Substitute p as 0.30 and n as 1,000 in the formula,

$\begin{array}{c}{\sigma }_{\overline{p}}=\sqrt{\frac{p\left(1-p\right)}{n}}.\\ =\sqrt{\frac{0.30\left(1-0.30\right)}{1,000}}\\ =\sqrt{\frac{0.21}{1,000}}\\ =\sqrt{0.00021}\end{array}$

      $=0.0145$

Thus, the standard deviation of $\overline{p}$ is 0.0145.

The probability that the sample proportion will be within $\pm 0.04$ of the population proportion for $n=1,000$ is, $P\left(\overline{p}\le p\pm 0.04\right)=P\left(0.26\le \overline{p}\le 0.34\right)$

$\begin{array}{c}P\left(0.26\le \overline{p}\le 0.34\right)=P\left[\frac{0.26-E\left(\overline{p}\right)}{{\sigma }_{\overline{p}}}\le \frac{\overline{p}-E\left(\overline{p}\right)}{{\sigma }_{\overline{p}}}\le \frac{0.34-E\left(\overline{p}\right)}{{\sigma }_{\overline{p}}}\right]\\ =P\left(\frac{0.26-0.30}{0.0145}\le z\le \frac{0.34-0.30}{0.0145}\right)\\ =P\left(-2.76\le z\le 2.76\right)\\ =P\left(z\le 2.76\right)-P\left(z\le -2.76\right)\end{array}$

For $z=2.76$:

From Table 1: Cumulative probabilities for the standard normal distribution,

• Locate the value 2.7 in the first column.
• Locate the value 0.06 in the first row corresponding to the value 2.7 in the first column.
• The intersecting value of row and column is 0.9971.

For $z=-2.76$:

From Table 1: Cumulative probabilities for the standard normal distribution,

• Locate the value –2.7 in the first column.
• Locate the value 0.06 in the first row corresponding to the value –2.7 in the first column.
• The intersecting value of row and column is 0.0029.

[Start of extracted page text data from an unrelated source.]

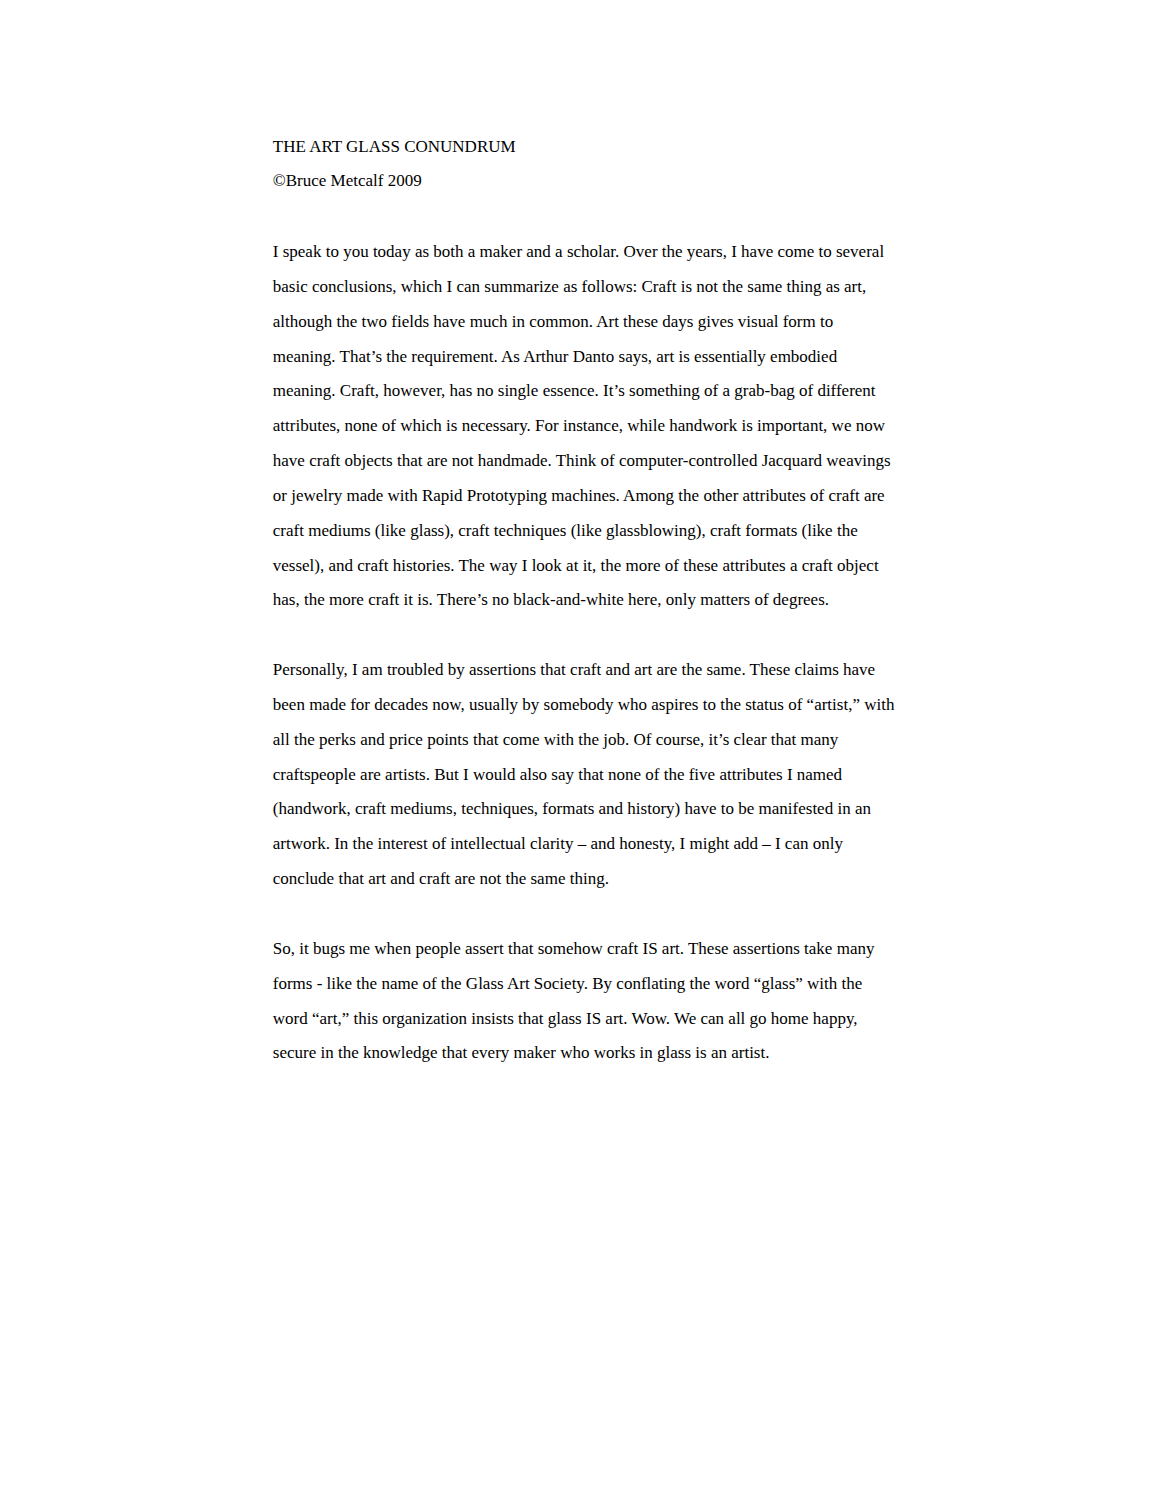THE ART GLASS CONUNDRUM
©Bruce Metcalf 2009
I speak to you today as both a maker and a scholar. Over the years, I have come to several basic conclusions, which I can summarize as follows: Craft is not the same thing as art, although the two fields have much in common. Art these days gives visual form to meaning. That’s the requirement. As Arthur Danto says, art is essentially embodied meaning. Craft, however, has no single essence. It’s something of a grab-bag of different attributes, none of which is necessary. For instance, while handwork is important, we now have craft objects that are not handmade. Think of computer-controlled Jacquard weavings or jewelry made with Rapid Prototyping machines. Among the other attributes of craft are craft mediums (like glass), craft techniques (like glassblowing), craft formats (like the vessel), and craft histories. The way I look at it, the more of these attributes a craft object has, the more craft it is. There’s no black-and-white here, only matters of degrees.
Personally, I am troubled by assertions that craft and art are the same. These claims have been made for decades now, usually by somebody who aspires to the status of “artist,” with all the perks and price points that come with the job. Of course, it’s clear that many craftspeople are artists. But I would also say that none of the five attributes I named (handwork, craft mediums, techniques, formats and history) have to be manifested in an artwork. In the interest of intellectual clarity – and honesty, I might add – I can only conclude that art and craft are not the same thing.
So, it bugs me when people assert that somehow craft IS art. These assertions take many forms - like the name of the Glass Art Society. By conflating the word “glass” with the word “art,” this organization insists that glass IS art. Wow. We can all go home happy, secure in the knowledge that every maker who works in glass is an artist.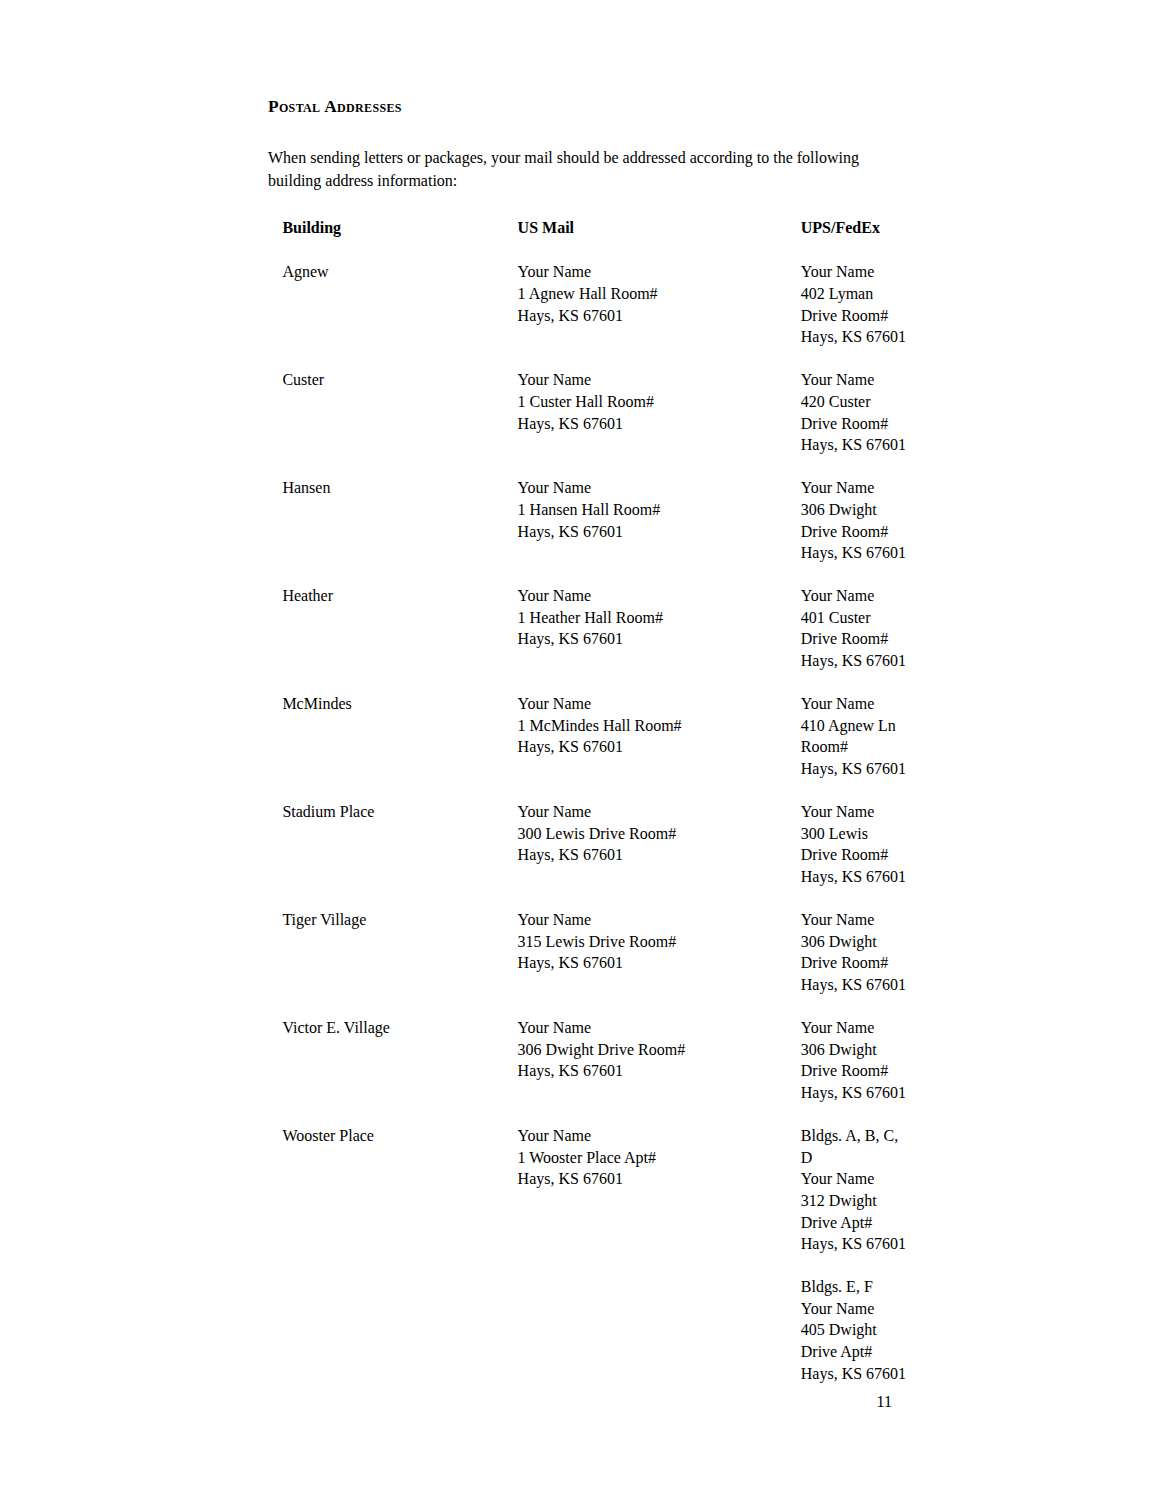Postal Addresses
When sending letters or packages, your mail should be addressed according to the following building address information:
| Building | US Mail | UPS/FedEx |
| --- | --- | --- |
| Agnew | Your Name 1 Agnew Hall Room# Hays, KS 67601 | Your Name 402 Lyman Drive Room# Hays, KS 67601 |
| Custer | Your Name 1 Custer Hall Room# Hays, KS 67601 | Your Name 420 Custer Drive Room# Hays, KS 67601 |
| Hansen | Your Name 1 Hansen Hall Room# Hays, KS 67601 | Your Name 306 Dwight Drive Room# Hays, KS 67601 |
| Heather | Your Name 1 Heather Hall Room# Hays, KS 67601 | Your Name 401 Custer Drive Room# Hays, KS 67601 |
| McMindes | Your Name 1 McMindes Hall Room# Hays, KS 67601 | Your Name 410 Agnew Ln Room# Hays, KS 67601 |
| Stadium Place | Your Name 300 Lewis Drive Room# Hays, KS 67601 | Your Name 300 Lewis Drive Room# Hays, KS 67601 |
| Tiger Village | Your Name 315 Lewis Drive Room# Hays, KS 67601 | Your Name 306 Dwight Drive Room# Hays, KS 67601 |
| Victor E. Village | Your Name 306 Dwight Drive Room# Hays, KS 67601 | Your Name 306 Dwight Drive Room# Hays, KS 67601 |
| Wooster Place | Your Name 1 Wooster Place Apt# Hays, KS 67601 | Bldgs. A, B, C, D Your Name 312 Dwight Drive Apt# Hays, KS 67601 Bldgs. E, F Your Name 405 Dwight Drive Apt# Hays, KS 67601 |
11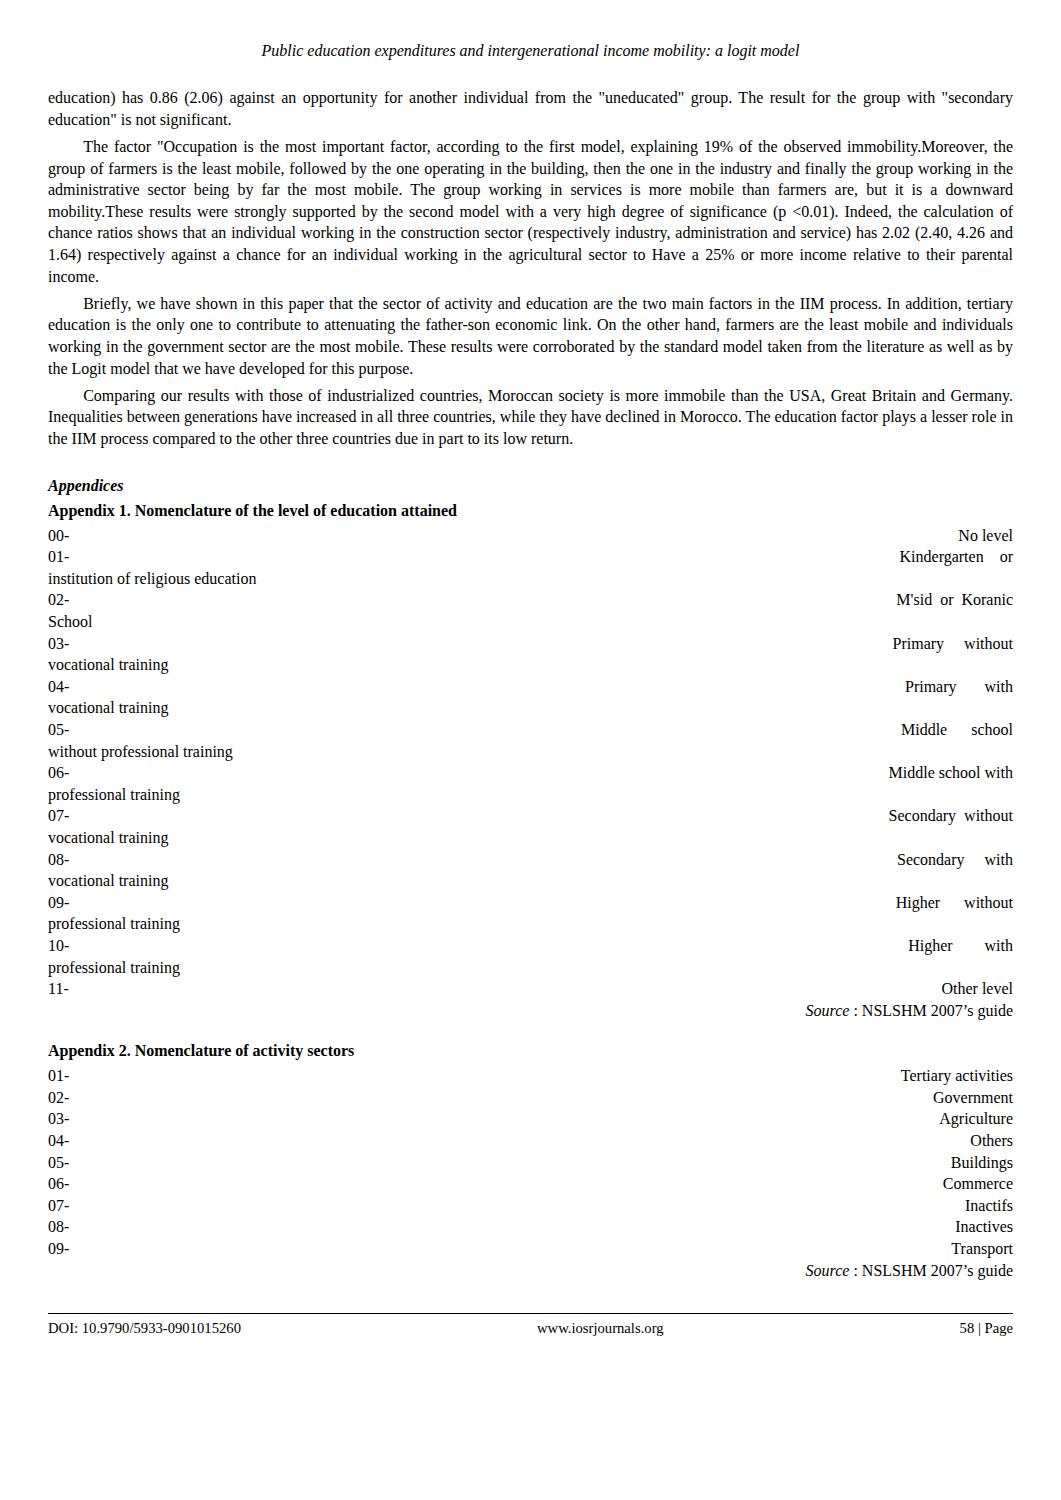Public education expenditures and intergenerational income mobility: a logit model
education) has 0.86 (2.06) against an opportunity for another individual from the "uneducated" group. The result for the group with "secondary education" is not significant.
The factor "Occupation is the most important factor, according to the first model, explaining 19% of the observed immobility.Moreover, the group of farmers is the least mobile, followed by the one operating in the building, then the one in the industry and finally the group working in the administrative sector being by far the most mobile. The group working in services is more mobile than farmers are, but it is a downward mobility.These results were strongly supported by the second model with a very high degree of significance (p <0.01). Indeed, the calculation of chance ratios shows that an individual working in the construction sector (respectively industry, administration and service) has 2.02 (2.40, 4.26 and 1.64) respectively against a chance for an individual working in the agricultural sector to Have a 25% or more income relative to their parental income.
Briefly, we have shown in this paper that the sector of activity and education are the two main factors in the IIM process. In addition, tertiary education is the only one to contribute to attenuating the father-son economic link. On the other hand, farmers are the least mobile and individuals working in the government sector are the most mobile. These results were corroborated by the standard model taken from the literature as well as by the Logit model that we have developed for this purpose.
Comparing our results with those of industrialized countries, Moroccan society is more immobile than the USA, Great Britain and Germany. Inequalities between generations have increased in all three countries, while they have declined in Morocco. The education factor plays a lesser role in the IIM process compared to the other three countries due in part to its low return.
Appendices
Appendix 1. Nomenclature of the level of education attained
| 00- | No level |
| 01- | Kindergarten or |
| institution of religious education |
| 02- | M'sid or Koranic |
| School |
| 03- | Primary without |
| vocational training |
| 04- | Primary with |
| vocational training |
| 05- | Middle school |
| without professional training |
| 06- | Middle school with |
| professional training |
| 07- | Secondary without |
| vocational training |
| 08- | Secondary with |
| vocational training |
| 09- | Higher without |
| professional training |
| 10- | Higher with |
| professional training |
| 11- | Other level |
Source : NSLSHM 2007’s guide
Appendix 2. Nomenclature of activity sectors
| 01- | Tertiary activities |
| 02- | Government |
| 03- | Agriculture |
| 04- | Others |
| 05- | Buildings |
| 06- | Commerce |
| 07- | Inactifs |
| 08- | Inactives |
| 09- | Transport |
Source : NSLSHM 2007’s guide
DOI: 10.9790/5933-0901015260 www.iosrjournals.org 58 | Page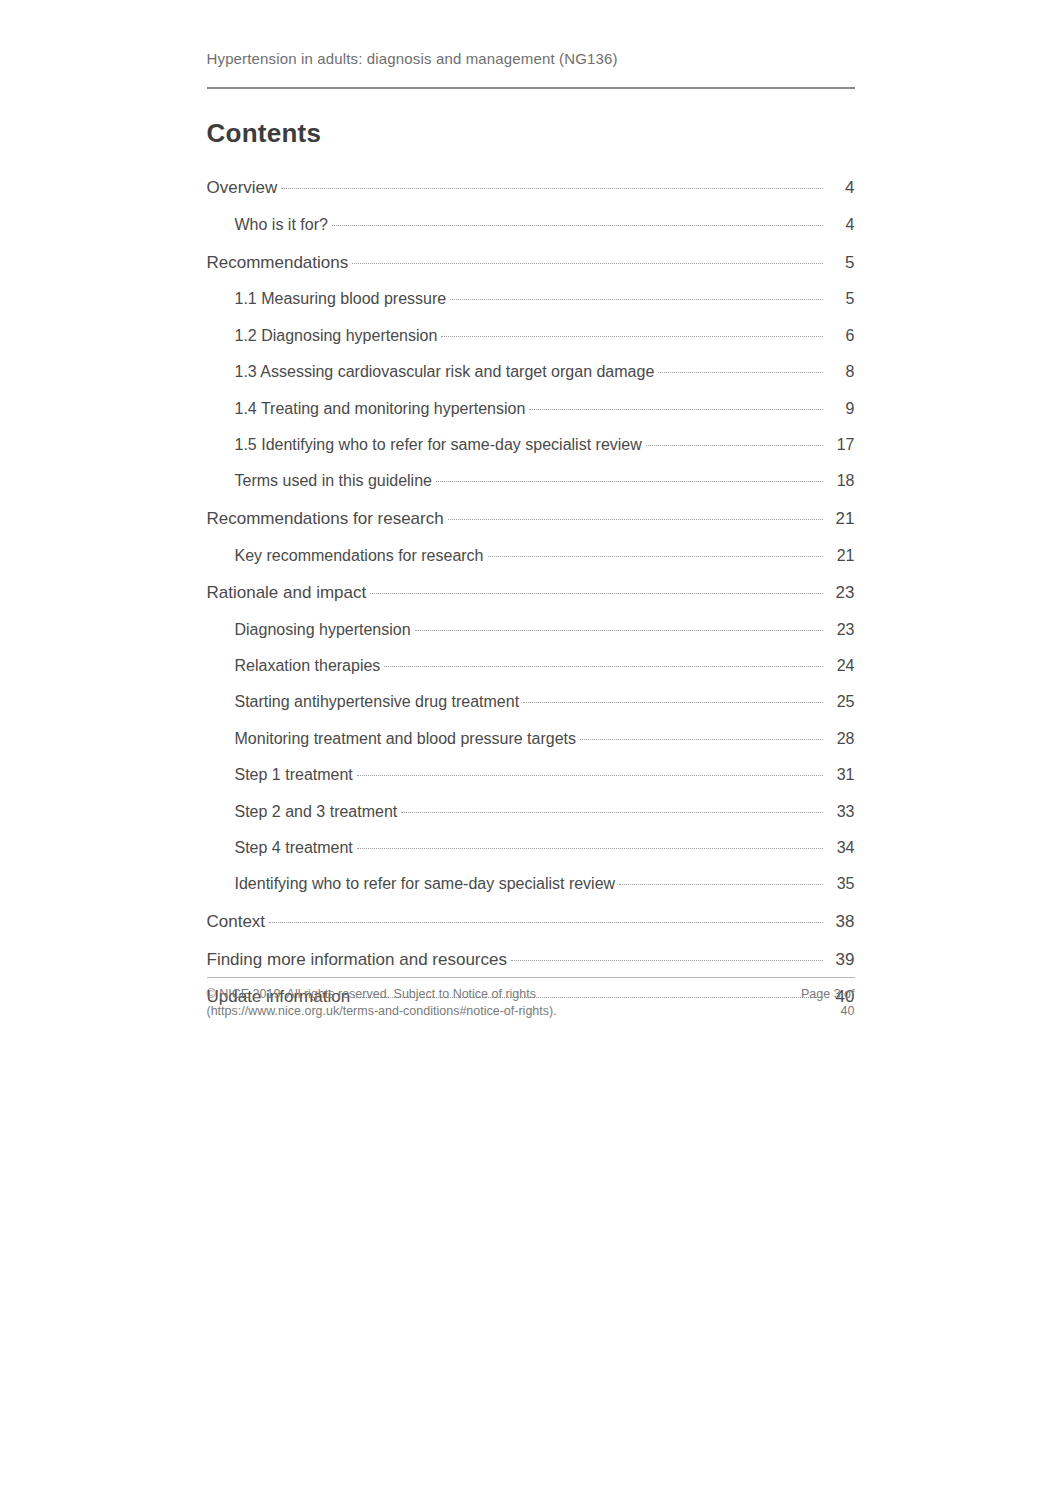Hypertension in adults: diagnosis and management (NG136)
Contents
Overview 4
Who is it for? 4
Recommendations 5
1.1 Measuring blood pressure 5
1.2 Diagnosing hypertension 6
1.3 Assessing cardiovascular risk and target organ damage 8
1.4 Treating and monitoring hypertension 9
1.5 Identifying who to refer for same-day specialist review 17
Terms used in this guideline 18
Recommendations for research 21
Key recommendations for research 21
Rationale and impact 23
Diagnosing hypertension 23
Relaxation therapies 24
Starting antihypertensive drug treatment 25
Monitoring treatment and blood pressure targets 28
Step 1 treatment 31
Step 2 and 3 treatment 33
Step 4 treatment 34
Identifying who to refer for same-day specialist review 35
Context 38
Finding more information and resources 39
Update information 40
© NICE 2019. All rights reserved. Subject to Notice of rights (https://www.nice.org.uk/terms-and-conditions#notice-of-rights).
Page 3 of
40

$\begin{array}{c}P\left(0.26\le \overline{p}\le 0.34\right)=P\left(z\le 2.76\right)-P\left(z\le -2.76\right)\\ =0.9971-0.0029\\ =0.9942\end{array}$

Thus, the probability that the sample proportion will be within $\pm 0.04$ of the population proportion for $n=1,000$ is 0.9942.

To determine

Explain the advantage of a larger sample size.

Explanation of Solution

For larger sample size the probability becomes approximately 1.

There is higher chance that the probability would be within $\pm 0.04$ of the population proportion.